→ **THE PROBLEM**
Return the data exactly, apart from leaving out the pictures.
◇ ◇ ◇
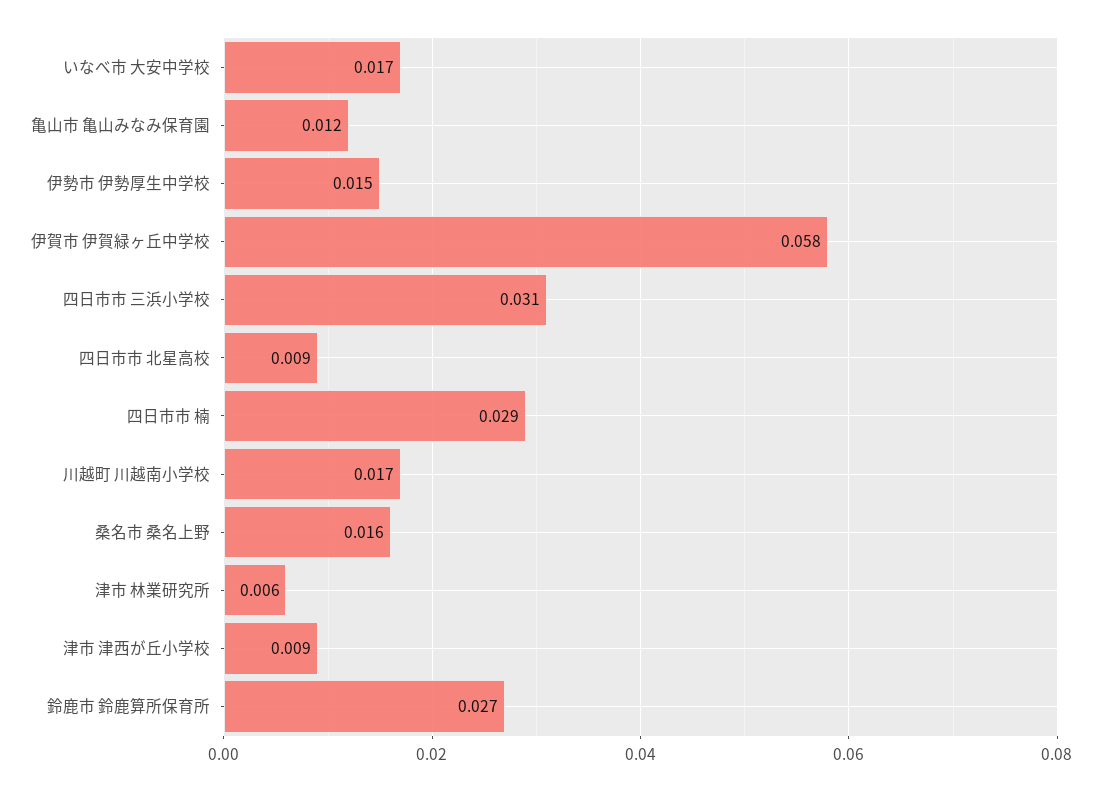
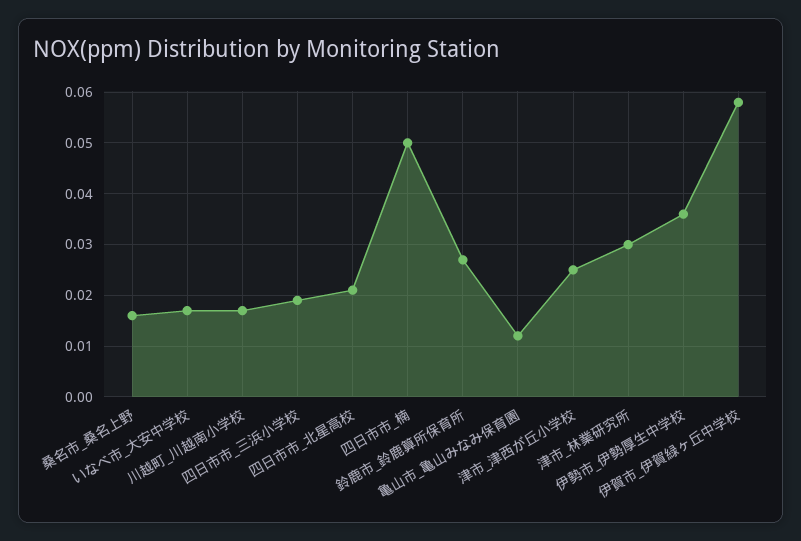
  {
    "いなべ市 大安中学校": 0.017,
    "亀山市 亀山みなみ保育園": 0.012,
-   "伊勢市 伊勢厚生中学校": 0.015,
+   "伊勢市 伊勢厚生中学校": 0.035,
    "伊賀市 伊賀緑ヶ丘中学校": 0.058,
-   "四日市市 三浜小学校": 0.031,
+   "四日市市 三浜小学校": 0.02,
-   "四日市市 北星高校": 0.009,
+   "四日市市 北星高校": 0.02,
-   "四日市市 楠": 0.029,
+   "四日市市 楠": 0.05,
    "川越町 川越南小学校": 0.017,
    "桑名市 桑名上野": 0.016,
-   "津市 林業研究所": 0.006,
+   "津市 林業研究所": 0.03,
-   "津市 津西が丘小学校": 0.009,
+   "津市 津西が丘小学校": 0.025,
    "鈴鹿市 鈴鹿算所保育所": 0.027
  }

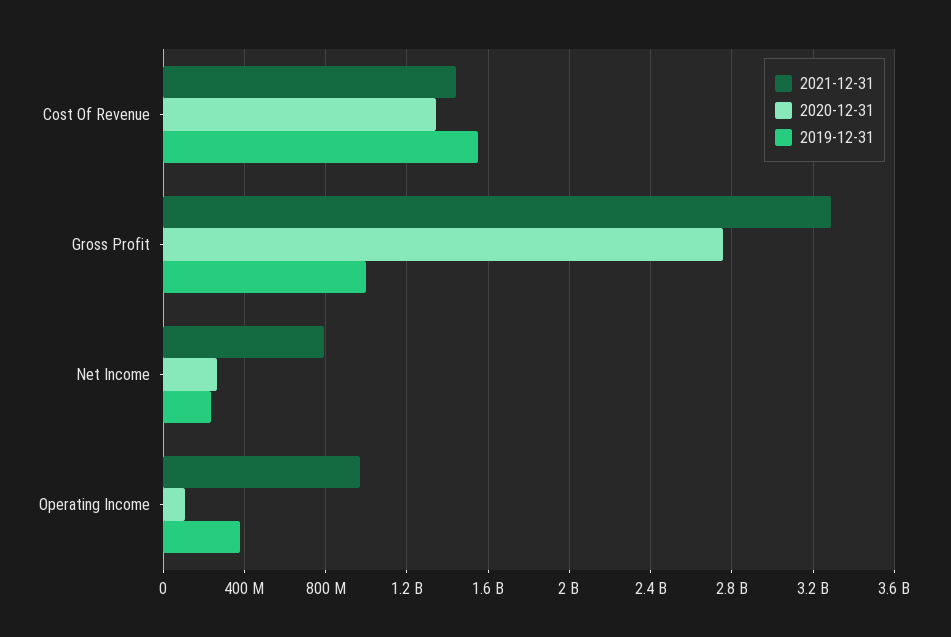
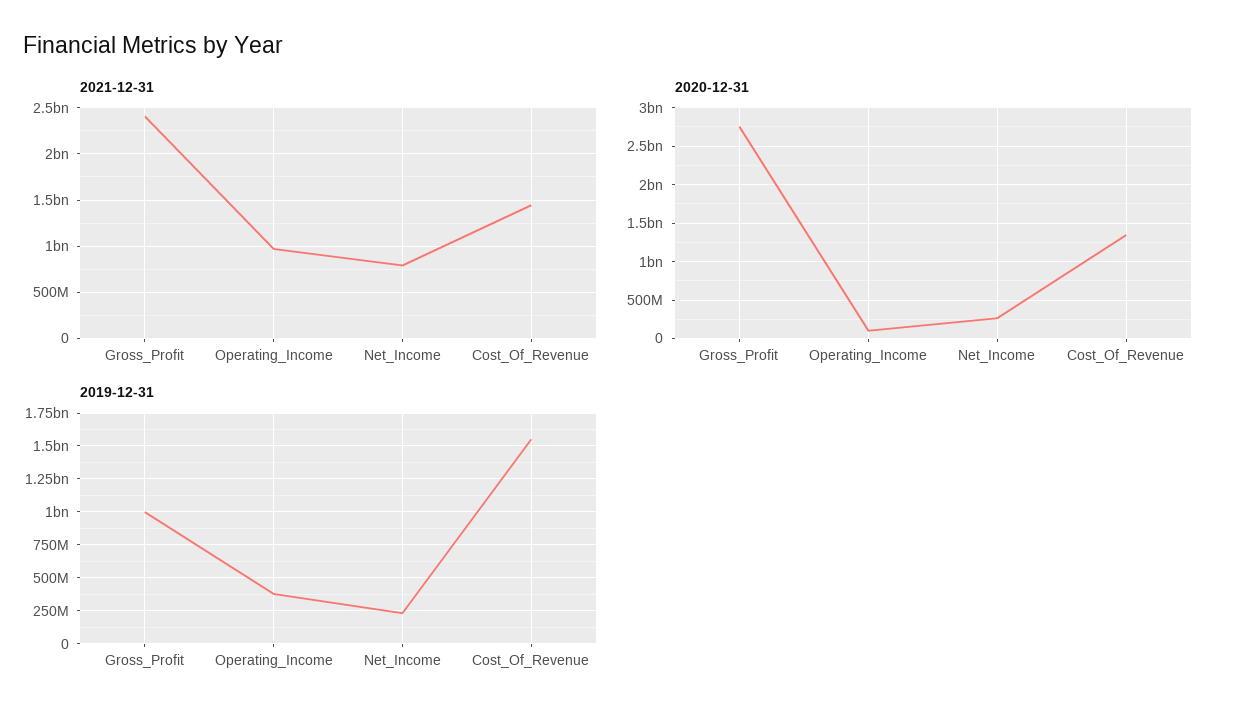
  {
    "2021-12-31": {
      "Cost Of Revenue": 1450000000,
-     "Gross Profit": 3300000000,
+     "Gross Profit": 2400000000,
      "Net Income": 800000000,
      "Operating Income": 950000000
    },
    "2020-12-31": {
      "Cost Of Revenue": 1350000000,
      "Gross Profit": 2750000000,
      "Net Income": 250000000,
      "Operating Income": 100000000
    },
    "2019-12-31": {
      "Cost Of Revenue": 1550000000,
      "Gross Profit": 1000000000,
      "Net Income": 250000000,
      "Operating Income": 400000000
    }
  }

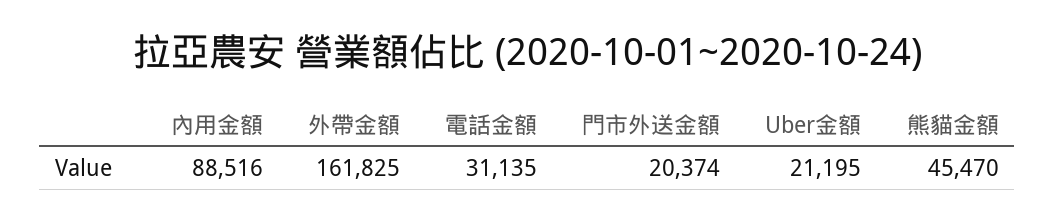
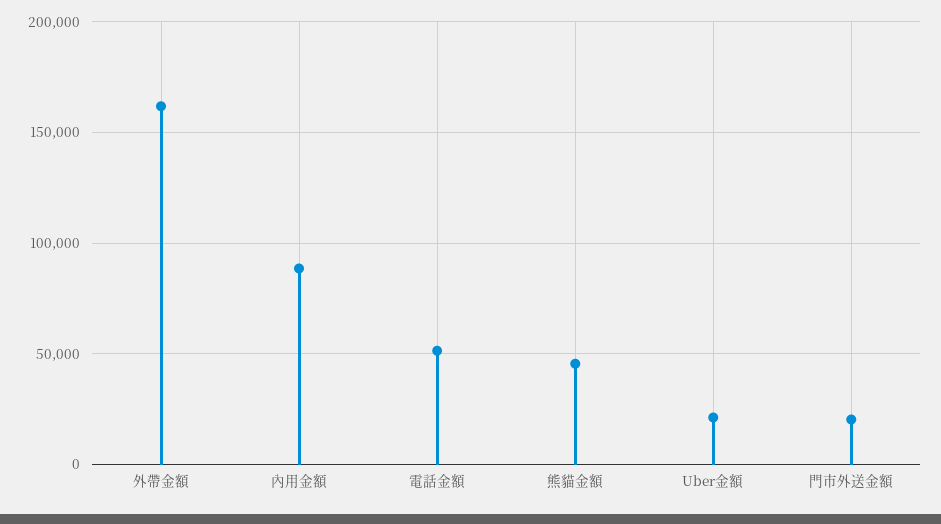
  {
    "內用金額": 88516,
    "外帶金額": 161825,
-   "電話金額": 31135,
+   "電話金額": 50000,
    "門市外送金額": 20374,
    "Uber金額": 21195,
    "熊貓金額": 45470
  }

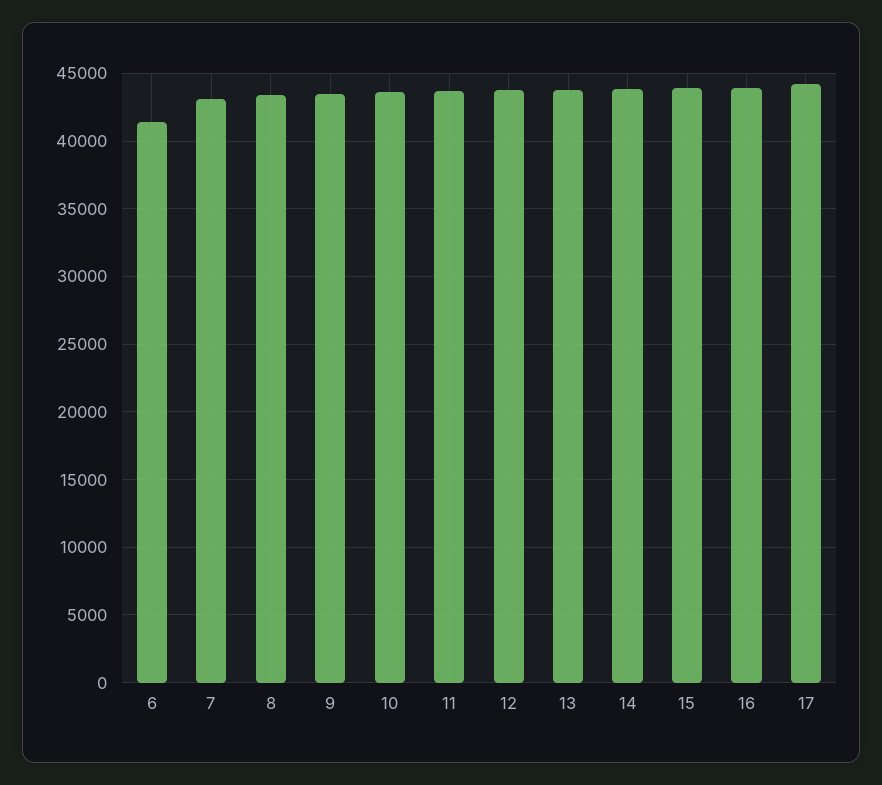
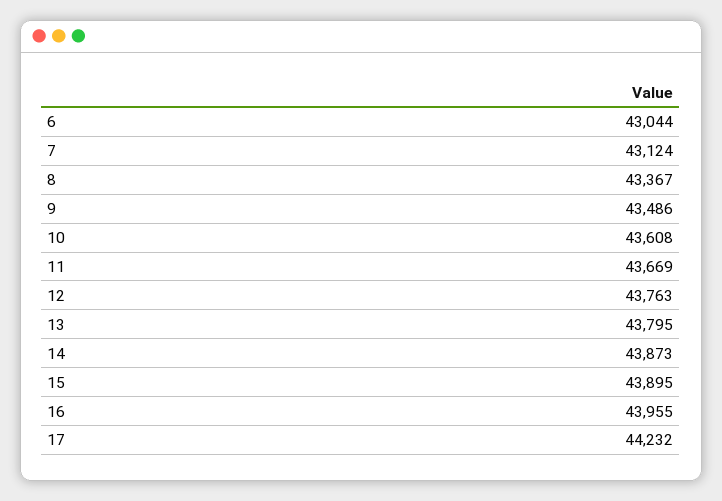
  {
-   "6": 41500,
+   "6": 43044,
    "7": 43124,
    "8": 43367,
    "9": 43486,
    "10": 43608,
    "11": 43669,
    "12": 43763,
    "13": 43795,
    "14": 43873,
    "15": 43895,
    "16": 43955,
    "17": 44232
  }

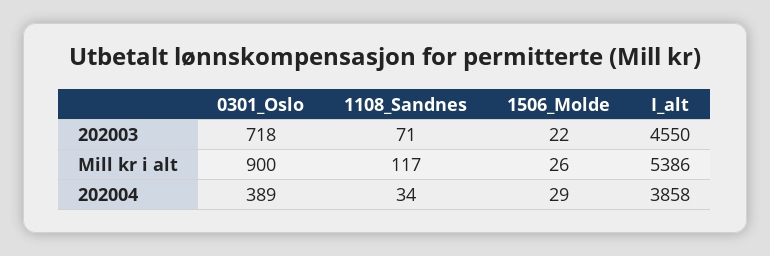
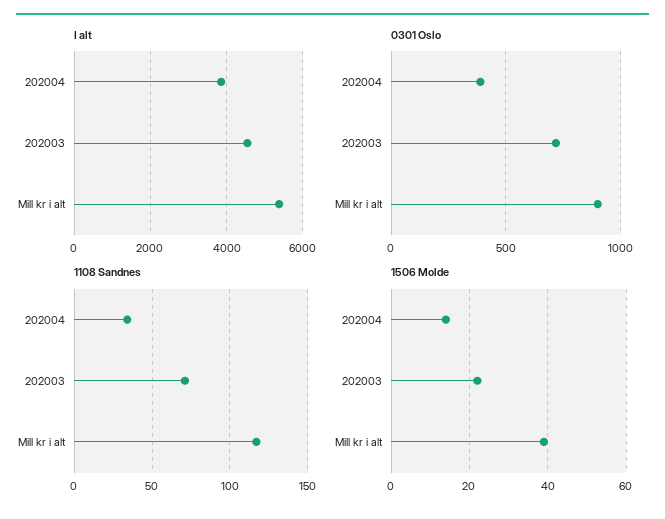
  {
    "0301_Oslo": {
      "202003": 718,
      "Mill kr i alt": 900,
      "202004": 389
    },
    "1108_Sandnes": {
      "202003": 71,
      "Mill kr i alt": 117,
      "202004": 34
    },
    "1506_Molde": {
      "202003": 22,
-     "Mill kr i alt": 26,
+     "Mill kr i alt": 40,
-     "202004": 29
+     "202004": 15
    },
    "I_alt": {
      "202003": 4550,
      "Mill kr i alt": 5386,
      "202004": 3858
    }
  }

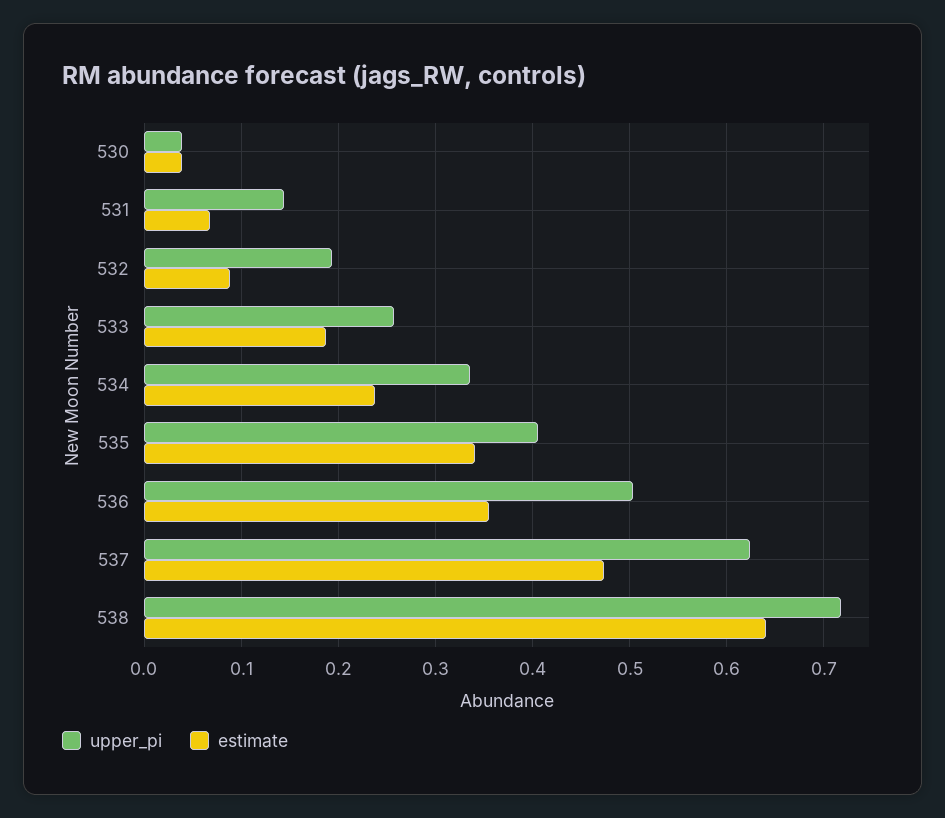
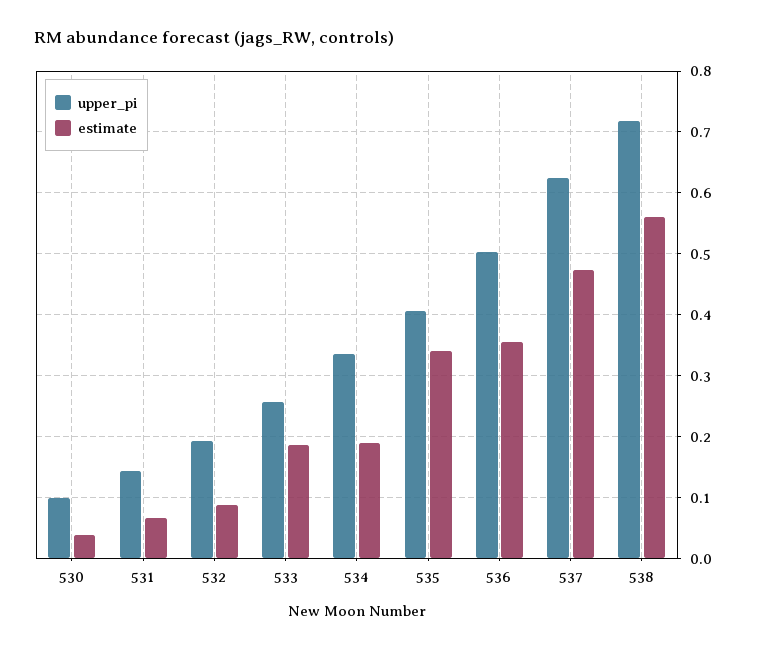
  {
    "upper_pi": {
-     "530": 0.04,
+     "530": 0.1,
      "531": 0.14,
      "532": 0.19,
      "533": 0.26,
      "534": 0.34,
      "535": 0.41,
      "536": 0.5,
      "537": 0.62,
      "538": 0.72
    },
    "estimate": {
      "530": 0.04,
      "531": 0.07,
      "532": 0.09,
      "533": 0.19,
-     "534": 0.24,
+     "534": 0.19,
      "535": 0.34,
      "536": 0.36,
      "537": 0.47,
-     "538": 0.64
+     "538": 0.56
    }
  }

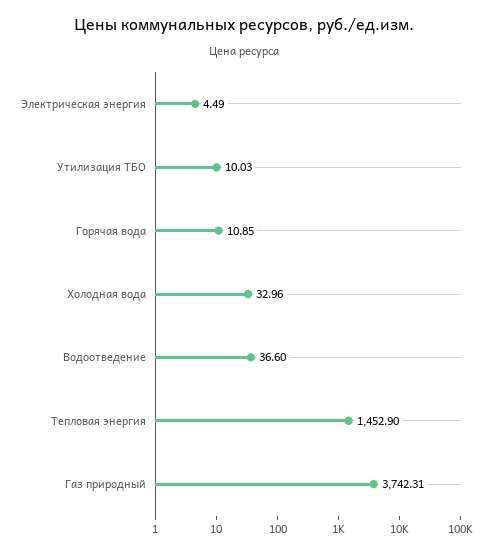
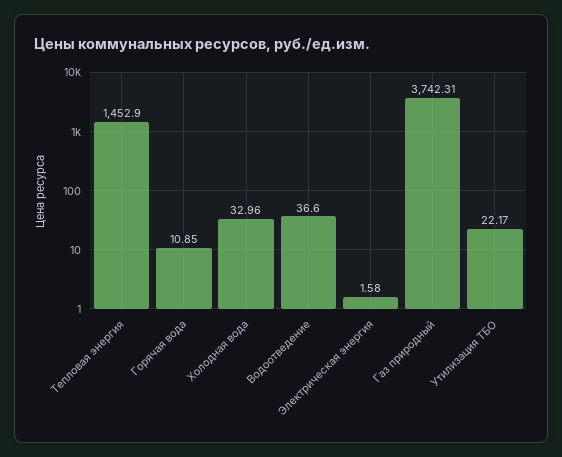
  {
-   "Электрическая энергия": 4.49,
+   "Электрическая энергия": 1.58,
-   "Утилизация ТБО": 10.03,
+   "Утилизация ТБО": 22.17,
    "Горячая вода": 10.85,
    "Холодная вода": 32.96,
    "Водоотведение": 36.6,
    "Тепловая энергия": 1452.9,
    "Газ природный": 3742.31
  }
◇ ◇ ◇
→ **TASK OUTPUT**
  {
    "いなべ市 大安中学校": 0.017,
    "亀山市 亀山みなみ保育園": 0.012,
-   "伊勢市 伊勢厚生中学校": 0.015,
+   "伊勢市 伊勢厚生中学校": 0.035,
    "伊賀市 伊賀緑ヶ丘中学校": 0.058,
-   "四日市市 三浜小学校": 0.031,
+   "四日市市 三浜小学校": 0.02,
-   "四日市市 北星高校": 0.009,
+   "四日市市 北星高校": 0.02,
-   "四日市市 楠": 0.029,
+   "四日市市 楠": 0.05,
    "川越町 川越南小学校": 0.017,
    "桑名市 桑名上野": 0.016,
-   "津市 林業研究所": 0.006,
+   "津市 林業研究所": 0.03,
-   "津市 津西が丘小学校": 0.009,
+   "津市 津西が丘小学校": 0.025,
    "鈴鹿市 鈴鹿算所保育所": 0.027
  }

  {
    "2021-12-31": {
      "Cost Of Revenue": 1450000000,
-     "Gross Profit": 3300000000,
+     "Gross Profit": 2400000000,
      "Net Income": 800000000,
      "Operating Income": 950000000
    },
    "2020-12-31": {
      "Cost Of Revenue": 1350000000,
      "Gross Profit": 2750000000,
      "Net Income": 250000000,
      "Operating Income": 100000000
    },
    "2019-12-31": {
      "Cost Of Revenue": 1550000000,
      "Gross Profit": 1000000000,
      "Net Income": 250000000,
      "Operating Income": 400000000
    }
  }

  {
    "內用金額": 88516,
    "外帶金額": 161825,
-   "電話金額": 31135,
+   "電話金額": 50000,
    "門市外送金額": 20374,
    "Uber金額": 21195,
    "熊貓金額": 45470
  }

  {
-   "6": 41500,
+   "6": 43044,
    "7": 43124,
    "8": 43367,
    "9": 43486,
    "10": 43608,
    "11": 43669,
    "12": 43763,
    "13": 43795,
    "14": 43873,
    "15": 43895,
    "16": 43955,
    "17": 44232
  }

  {
    "0301_Oslo": {
      "202003": 718,
      "Mill kr i alt": 900,
      "202004": 389
    },
    "1108_Sandnes": {
      "202003": 71,
      "Mill kr i alt": 117,
      "202004": 34
    },
    "1506_Molde": {
      "202003": 22,
-     "Mill kr i alt": 26,
+     "Mill kr i alt": 40,
-     "202004": 29
+     "202004": 15
    },
    "I_alt": {
      "202003": 4550,
      "Mill kr i alt": 5386,
      "202004": 3858
    }
  }

  {
    "upper_pi": {
-     "530": 0.04,
+     "530": 0.1,
      "531": 0.14,
      "532": 0.19,
      "533": 0.26,
      "534": 0.34,
      "535": 0.41,
      "536": 0.5,
      "537": 0.62,
      "538": 0.72
    },
    "estimate": {
      "530": 0.04,
      "531": 0.07,
      "532": 0.09,
      "533": 0.19,
-     "534": 0.24,
+     "534": 0.19,
      "535": 0.34,
      "536": 0.36,
      "537": 0.47,
-     "538": 0.64
+     "538": 0.56
    }
  }

  {
-   "Электрическая энергия": 4.49,
+   "Электрическая энергия": 1.58,
-   "Утилизация ТБО": 10.03,
+   "Утилизация ТБО": 22.17,
    "Горячая вода": 10.85,
    "Холодная вода": 32.96,
    "Водоотведение": 36.6,
    "Тепловая энергия": 1452.9,
    "Газ природный": 3742.31
  }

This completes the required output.